Filebeat Process multilne XML

Elastic Stack Beats
#1

I have a log file where I am printing request and response XML bodies. This log file also has some additional lines that are not XML. Example below --

 ===========================================
<request>
  <data>
     abc
</data>
</request>
some random lines concerning the processing of request..
fha;js;fkgak;gj;kj;a
jgahkg;gaj;
Now response follows 
<response>
    <output>
    def
 </output>
</response>
===================================================

How to use use filebeat multiline feature to parse such a data and have each XML as a single event to be sent to logstash?

1 Like
Not able to parse custom logs having multi line xml
#2

I also faced this problem once. I couldn't find the solution. Modifying the log file at the source is one such option. But not always recommended.

#3

I don't think this can be done with Filebeat alone.

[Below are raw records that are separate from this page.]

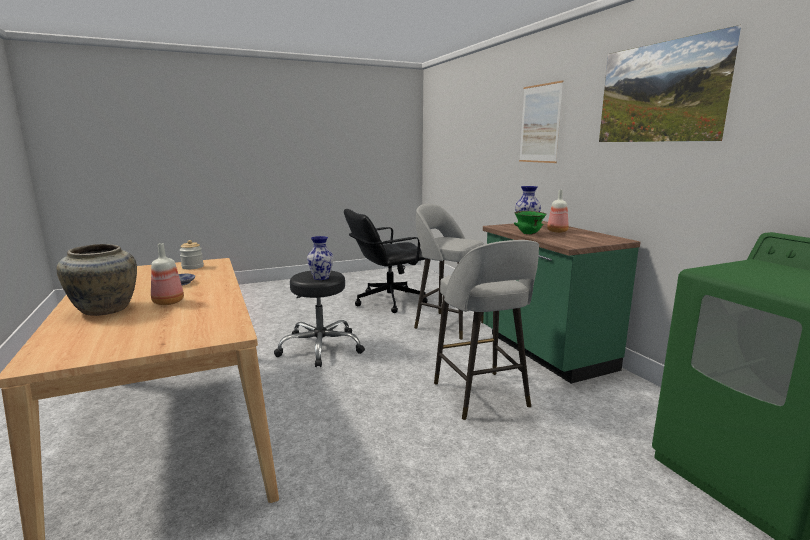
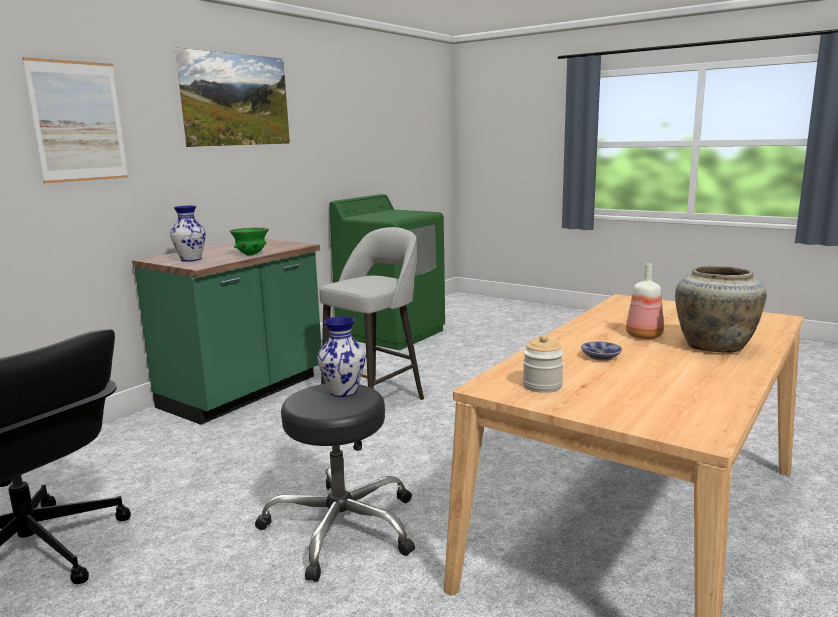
camera: 120 degrees left, 0 degrees up
grey stool [414,204,484,340] -> none
bottle [547,190,569,233] -> none

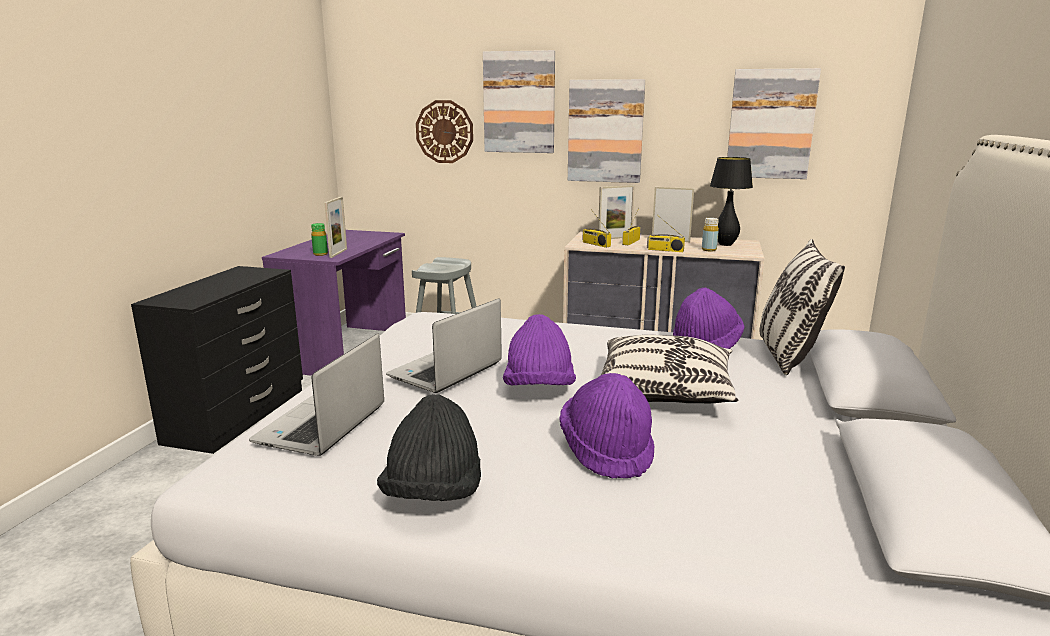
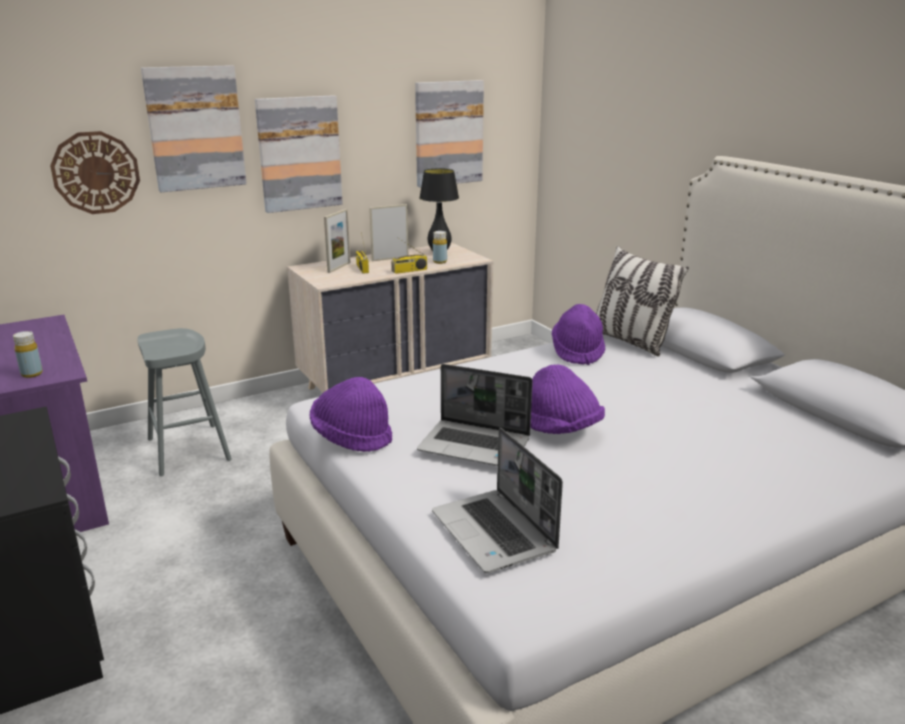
camera: 45 degrees left, 5 degrees up
green bottle [311,223,328,256] -> yellow bottle [13,331,43,378]
picture frame [324,197,347,258] -> none
black hat [377,394,481,501] -> none
laptop [386,299,502,393] -> laptop turned 60 degrees counterclockwise [417,364,533,466]
purple hat [559,373,655,478] -> purple hat moved to [309,377,392,452]
radio [582,209,611,248] -> none
pillow [600,335,738,403] -> none

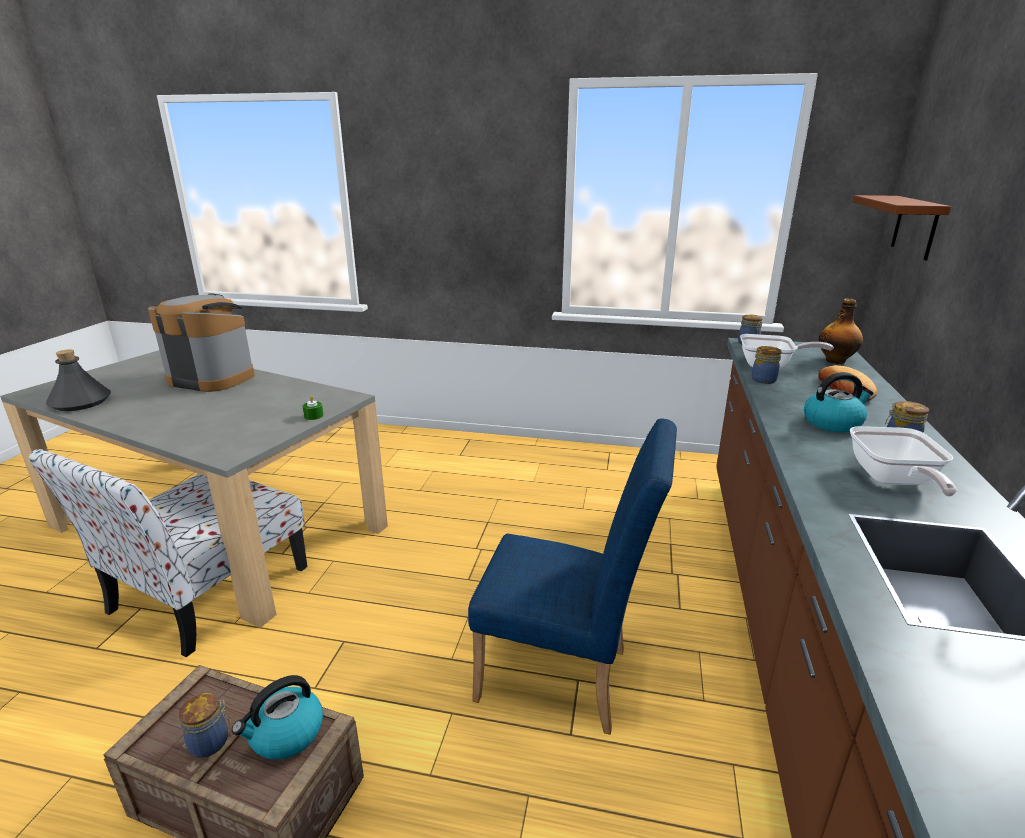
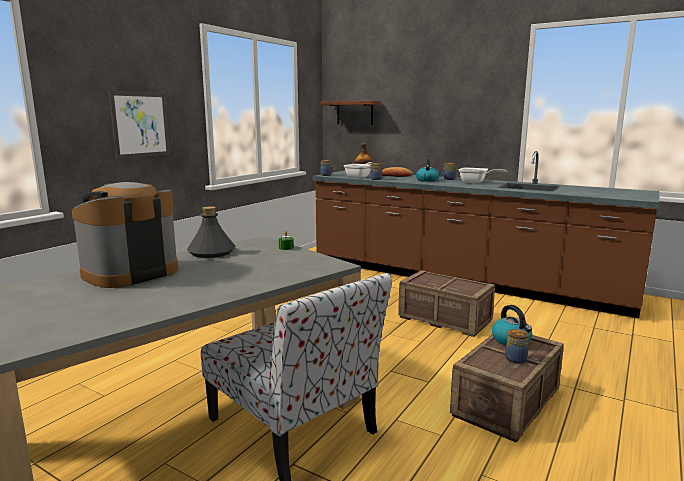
camera: 70 degrees left, 10 degrees down
grey bottle [46,350,111,411] -> grey bottle moved to [187,206,235,258]
blue chair [468,418,677,735] -> crate [398,270,495,337]
none -> picture [109,91,170,159]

One approach would be to use multiline in Filebeat to group all the lines from the request and response into one event.

filebeat.prospectors:
  - paths: ['/my/file.log']
    multiline.pattern: ^<request>
    multiline.negate: true
    multiline.match: after

Then in either Logstash or Ingest Node, use grok to parse the request, response, and text about the request into separate fields.

And after grok'ing out the request and response you could apply an xml filter to parse those messages.

#4

This topic was automatically closed after 21 days. New replies are no longer allowed.